======== Given entries

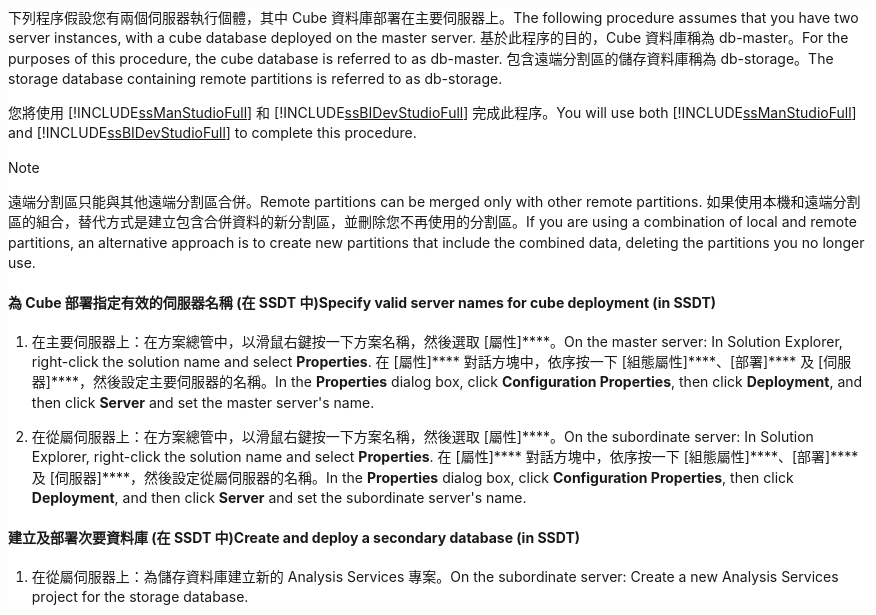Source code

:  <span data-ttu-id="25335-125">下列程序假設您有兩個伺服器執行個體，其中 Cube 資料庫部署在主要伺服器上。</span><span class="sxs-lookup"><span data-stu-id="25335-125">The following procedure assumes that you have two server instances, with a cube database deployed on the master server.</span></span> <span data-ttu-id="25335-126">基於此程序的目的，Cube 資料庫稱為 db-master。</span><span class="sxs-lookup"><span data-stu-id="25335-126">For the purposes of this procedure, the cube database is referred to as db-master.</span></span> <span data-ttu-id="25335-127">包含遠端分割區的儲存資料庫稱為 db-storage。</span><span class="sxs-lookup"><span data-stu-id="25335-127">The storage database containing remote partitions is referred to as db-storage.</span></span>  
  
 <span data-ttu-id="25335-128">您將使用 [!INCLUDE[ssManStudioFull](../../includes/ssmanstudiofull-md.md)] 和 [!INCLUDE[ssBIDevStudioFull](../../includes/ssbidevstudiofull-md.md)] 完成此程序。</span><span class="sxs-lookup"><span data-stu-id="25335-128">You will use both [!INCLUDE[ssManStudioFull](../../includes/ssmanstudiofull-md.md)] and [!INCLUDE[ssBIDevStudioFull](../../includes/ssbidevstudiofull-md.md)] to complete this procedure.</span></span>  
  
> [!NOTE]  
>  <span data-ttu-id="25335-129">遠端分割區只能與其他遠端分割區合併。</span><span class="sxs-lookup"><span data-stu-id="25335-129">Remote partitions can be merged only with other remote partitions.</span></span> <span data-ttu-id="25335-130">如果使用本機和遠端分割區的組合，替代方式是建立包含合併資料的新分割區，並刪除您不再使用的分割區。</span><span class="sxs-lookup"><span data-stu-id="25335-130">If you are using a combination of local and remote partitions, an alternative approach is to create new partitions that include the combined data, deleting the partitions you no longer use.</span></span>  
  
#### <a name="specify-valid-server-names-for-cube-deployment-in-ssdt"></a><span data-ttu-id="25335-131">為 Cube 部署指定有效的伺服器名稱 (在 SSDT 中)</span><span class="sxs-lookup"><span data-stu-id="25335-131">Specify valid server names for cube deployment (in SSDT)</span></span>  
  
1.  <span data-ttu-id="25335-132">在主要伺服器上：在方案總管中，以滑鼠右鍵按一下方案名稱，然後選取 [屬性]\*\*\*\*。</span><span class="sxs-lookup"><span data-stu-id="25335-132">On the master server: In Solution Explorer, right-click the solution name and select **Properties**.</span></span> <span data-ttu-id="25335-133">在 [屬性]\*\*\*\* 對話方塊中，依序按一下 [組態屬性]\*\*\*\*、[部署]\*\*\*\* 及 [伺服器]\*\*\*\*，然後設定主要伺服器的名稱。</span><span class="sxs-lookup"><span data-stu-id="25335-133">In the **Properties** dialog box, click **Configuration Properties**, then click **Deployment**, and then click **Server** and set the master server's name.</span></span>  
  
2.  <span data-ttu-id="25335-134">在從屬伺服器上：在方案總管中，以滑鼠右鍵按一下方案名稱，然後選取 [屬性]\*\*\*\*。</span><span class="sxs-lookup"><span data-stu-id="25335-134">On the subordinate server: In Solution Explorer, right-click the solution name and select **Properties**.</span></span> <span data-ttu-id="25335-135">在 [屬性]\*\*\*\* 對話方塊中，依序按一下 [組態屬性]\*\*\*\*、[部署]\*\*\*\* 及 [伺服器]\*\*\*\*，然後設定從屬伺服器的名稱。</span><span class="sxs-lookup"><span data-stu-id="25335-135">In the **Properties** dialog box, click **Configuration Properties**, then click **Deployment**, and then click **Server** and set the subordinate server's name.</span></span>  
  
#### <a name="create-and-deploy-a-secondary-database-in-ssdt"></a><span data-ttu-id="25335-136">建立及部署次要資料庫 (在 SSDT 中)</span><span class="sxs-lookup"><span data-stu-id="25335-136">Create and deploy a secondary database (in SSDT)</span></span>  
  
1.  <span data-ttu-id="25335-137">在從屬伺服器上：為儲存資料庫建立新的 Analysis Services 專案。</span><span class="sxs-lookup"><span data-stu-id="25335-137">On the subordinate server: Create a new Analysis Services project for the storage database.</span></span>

================
======== Given entries

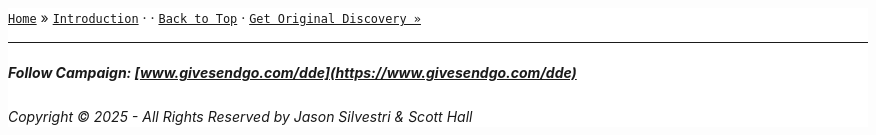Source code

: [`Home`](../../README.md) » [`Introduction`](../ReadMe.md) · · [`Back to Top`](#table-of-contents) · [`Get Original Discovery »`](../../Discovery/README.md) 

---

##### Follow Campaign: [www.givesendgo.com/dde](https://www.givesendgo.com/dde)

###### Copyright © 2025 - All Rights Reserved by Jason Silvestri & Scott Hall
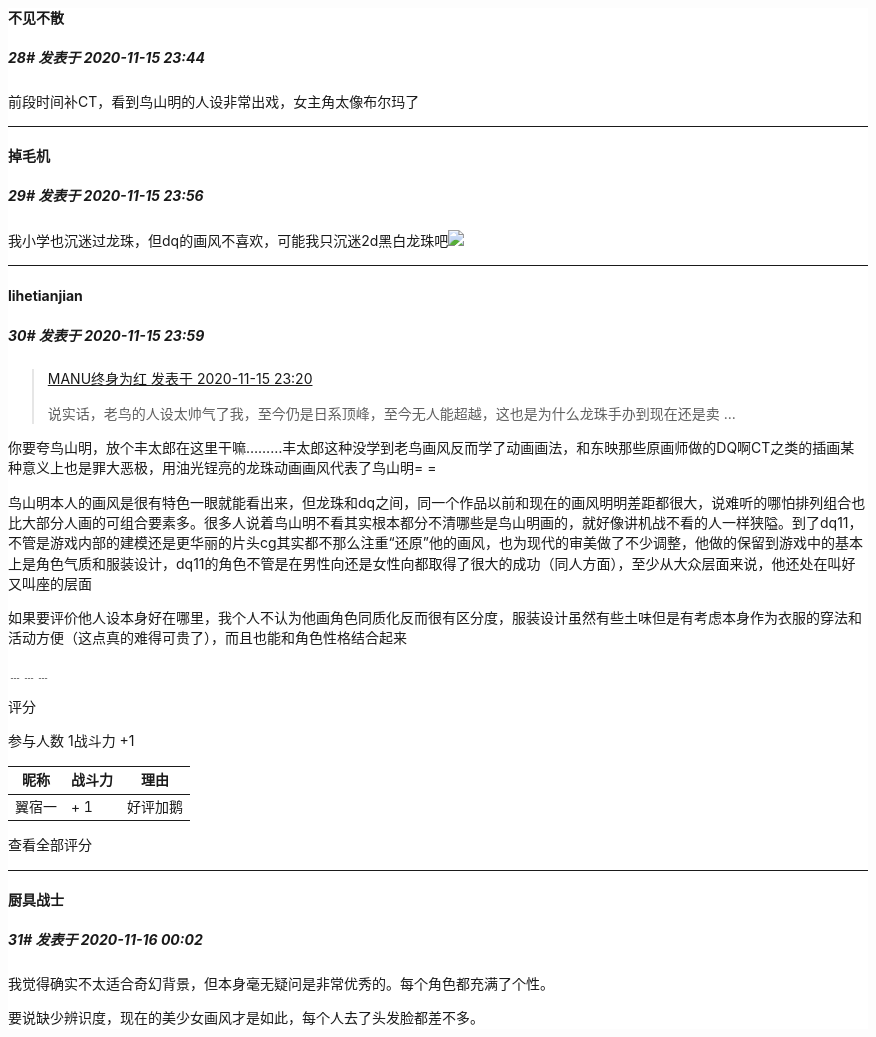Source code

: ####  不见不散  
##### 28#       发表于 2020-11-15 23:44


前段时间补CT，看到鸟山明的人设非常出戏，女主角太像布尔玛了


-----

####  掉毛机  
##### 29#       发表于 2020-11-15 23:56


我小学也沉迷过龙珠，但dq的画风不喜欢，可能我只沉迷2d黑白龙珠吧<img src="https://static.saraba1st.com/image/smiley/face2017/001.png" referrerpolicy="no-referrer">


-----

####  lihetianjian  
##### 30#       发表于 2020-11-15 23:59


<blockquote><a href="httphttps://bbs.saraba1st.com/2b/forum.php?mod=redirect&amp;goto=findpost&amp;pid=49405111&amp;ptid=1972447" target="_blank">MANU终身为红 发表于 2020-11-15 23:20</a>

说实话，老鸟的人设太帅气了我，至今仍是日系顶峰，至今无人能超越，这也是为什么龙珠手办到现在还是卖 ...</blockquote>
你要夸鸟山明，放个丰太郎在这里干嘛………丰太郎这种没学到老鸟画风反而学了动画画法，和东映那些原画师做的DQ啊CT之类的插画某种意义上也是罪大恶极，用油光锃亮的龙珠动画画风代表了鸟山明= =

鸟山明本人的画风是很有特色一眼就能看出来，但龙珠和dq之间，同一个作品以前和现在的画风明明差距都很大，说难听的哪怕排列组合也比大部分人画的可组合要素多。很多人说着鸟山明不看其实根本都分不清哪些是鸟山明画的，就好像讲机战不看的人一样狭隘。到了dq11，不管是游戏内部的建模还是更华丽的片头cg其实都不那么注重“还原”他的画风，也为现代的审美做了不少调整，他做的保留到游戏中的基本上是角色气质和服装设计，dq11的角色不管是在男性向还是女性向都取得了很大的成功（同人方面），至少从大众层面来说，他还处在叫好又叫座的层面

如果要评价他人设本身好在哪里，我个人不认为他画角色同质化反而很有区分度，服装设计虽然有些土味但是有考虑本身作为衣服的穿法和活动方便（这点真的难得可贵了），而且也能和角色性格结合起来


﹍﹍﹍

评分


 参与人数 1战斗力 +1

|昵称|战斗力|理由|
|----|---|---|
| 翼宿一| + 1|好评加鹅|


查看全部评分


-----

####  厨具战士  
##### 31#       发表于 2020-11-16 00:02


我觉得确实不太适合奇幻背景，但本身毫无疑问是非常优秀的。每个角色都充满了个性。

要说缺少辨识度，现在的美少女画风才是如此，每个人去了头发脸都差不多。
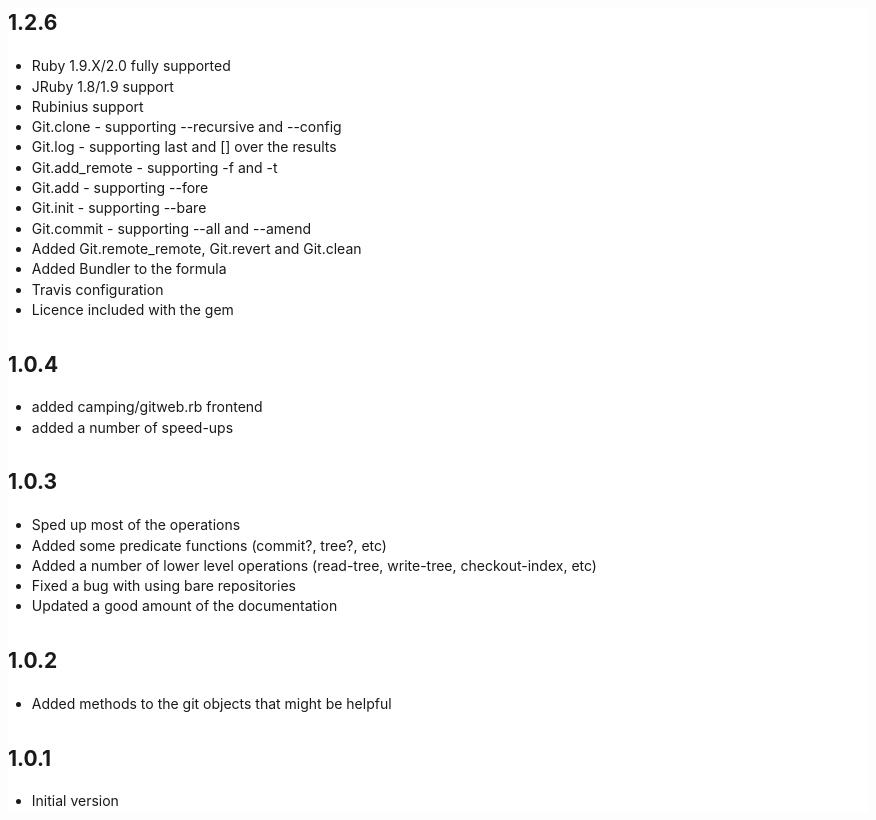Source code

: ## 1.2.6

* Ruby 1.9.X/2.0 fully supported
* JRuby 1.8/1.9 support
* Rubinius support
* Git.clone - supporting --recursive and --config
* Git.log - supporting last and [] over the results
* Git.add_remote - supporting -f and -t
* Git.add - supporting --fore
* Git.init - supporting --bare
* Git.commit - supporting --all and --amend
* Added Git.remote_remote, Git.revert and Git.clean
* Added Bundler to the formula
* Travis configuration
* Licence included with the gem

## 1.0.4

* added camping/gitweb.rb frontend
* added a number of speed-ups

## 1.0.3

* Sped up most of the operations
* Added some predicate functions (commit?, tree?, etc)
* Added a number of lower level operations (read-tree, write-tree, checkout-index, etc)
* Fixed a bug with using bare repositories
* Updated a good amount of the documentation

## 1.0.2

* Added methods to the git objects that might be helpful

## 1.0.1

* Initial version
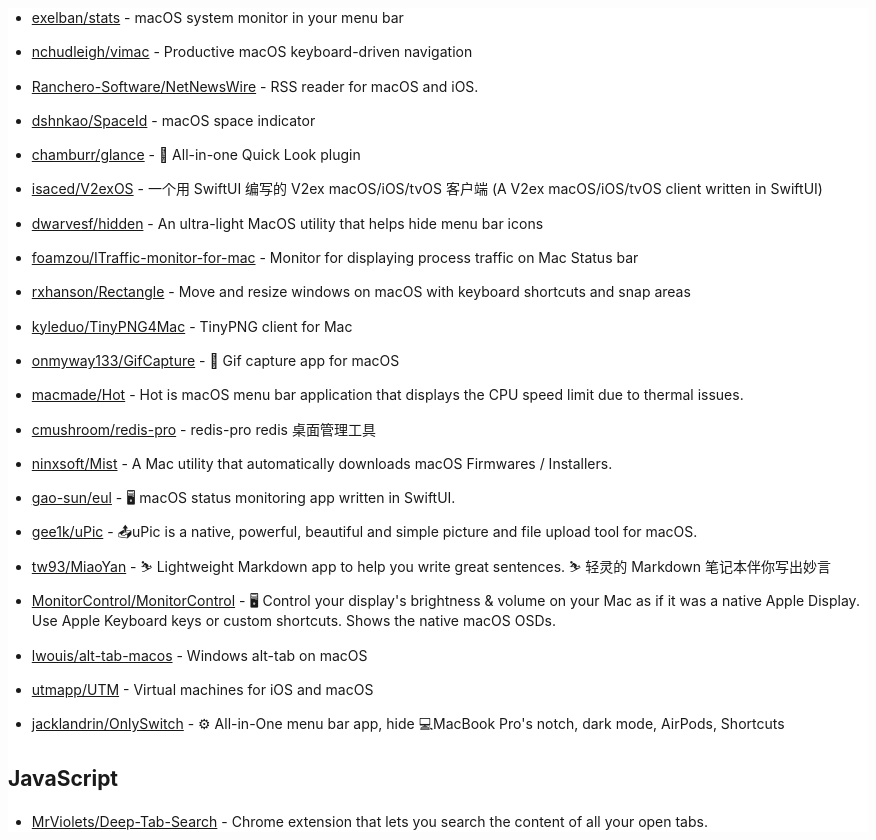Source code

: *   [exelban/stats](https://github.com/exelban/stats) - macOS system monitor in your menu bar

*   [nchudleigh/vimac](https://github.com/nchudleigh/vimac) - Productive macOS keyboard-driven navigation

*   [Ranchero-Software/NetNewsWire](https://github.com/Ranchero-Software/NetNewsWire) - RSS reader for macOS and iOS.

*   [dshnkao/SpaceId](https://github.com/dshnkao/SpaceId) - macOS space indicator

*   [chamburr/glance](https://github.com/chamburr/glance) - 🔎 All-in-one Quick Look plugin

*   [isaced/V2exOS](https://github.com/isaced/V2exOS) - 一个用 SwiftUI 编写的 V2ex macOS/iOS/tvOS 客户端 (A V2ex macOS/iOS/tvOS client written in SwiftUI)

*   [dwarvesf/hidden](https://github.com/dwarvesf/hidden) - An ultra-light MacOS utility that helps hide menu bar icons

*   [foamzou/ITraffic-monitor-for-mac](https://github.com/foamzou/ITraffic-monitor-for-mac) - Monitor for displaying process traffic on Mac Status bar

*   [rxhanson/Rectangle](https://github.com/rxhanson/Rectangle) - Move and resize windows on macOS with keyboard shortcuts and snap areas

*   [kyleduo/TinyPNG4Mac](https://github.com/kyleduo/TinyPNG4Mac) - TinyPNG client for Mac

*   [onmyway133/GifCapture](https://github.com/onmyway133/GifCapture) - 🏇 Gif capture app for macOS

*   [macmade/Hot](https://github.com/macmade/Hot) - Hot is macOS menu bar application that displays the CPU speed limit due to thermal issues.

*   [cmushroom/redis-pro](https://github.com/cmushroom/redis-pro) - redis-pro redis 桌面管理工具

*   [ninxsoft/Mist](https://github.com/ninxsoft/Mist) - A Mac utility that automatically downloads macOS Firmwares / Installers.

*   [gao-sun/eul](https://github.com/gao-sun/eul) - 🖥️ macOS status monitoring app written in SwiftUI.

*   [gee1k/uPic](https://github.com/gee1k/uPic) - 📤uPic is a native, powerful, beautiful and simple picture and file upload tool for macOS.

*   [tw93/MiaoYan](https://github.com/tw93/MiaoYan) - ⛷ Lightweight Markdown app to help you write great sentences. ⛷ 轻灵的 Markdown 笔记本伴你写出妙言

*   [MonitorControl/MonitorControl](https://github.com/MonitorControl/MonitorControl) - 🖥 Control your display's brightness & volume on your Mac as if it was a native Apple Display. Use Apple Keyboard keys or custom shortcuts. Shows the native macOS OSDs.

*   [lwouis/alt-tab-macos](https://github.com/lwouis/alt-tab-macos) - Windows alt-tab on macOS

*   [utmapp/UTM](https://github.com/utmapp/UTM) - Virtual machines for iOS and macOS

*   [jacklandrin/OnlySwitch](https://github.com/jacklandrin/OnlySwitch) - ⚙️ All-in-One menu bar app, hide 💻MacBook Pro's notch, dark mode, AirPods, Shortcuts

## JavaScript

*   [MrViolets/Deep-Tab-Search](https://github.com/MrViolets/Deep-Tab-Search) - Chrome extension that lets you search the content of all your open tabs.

================

Reproduce without change the part of the records that opens with the line containing "Quick Look plugin" and closes with the line containing "app for macOS", including both of those lines.

• Output for this exercise:
*   [chamburr/glance](https://github.com/chamburr/glance) - 🔎 All-in-one Quick Look plugin

*   [isaced/V2exOS](https://github.com/isaced/V2exOS) - 一个用 SwiftUI 编写的 V2ex macOS/iOS/tvOS 客户端 (A V2ex macOS/iOS/tvOS client written in SwiftUI)

*   [dwarvesf/hidden](https://github.com/dwarvesf/hidden) - An ultra-light MacOS utility that helps hide menu bar icons

*   [foamzou/ITraffic-monitor-for-mac](https://github.com/foamzou/ITraffic-monitor-for-mac) - Monitor for displaying process traffic on Mac Status bar

*   [rxhanson/Rectangle](https://github.com/rxhanson/Rectangle) - Move and resize windows on macOS with keyboard shortcuts and snap areas

*   [kyleduo/TinyPNG4Mac](https://github.com/kyleduo/TinyPNG4Mac) - TinyPNG client for Mac

*   [onmyway133/GifCapture](https://github.com/onmyway133/GifCapture) - 🏇 Gif capture app for macOS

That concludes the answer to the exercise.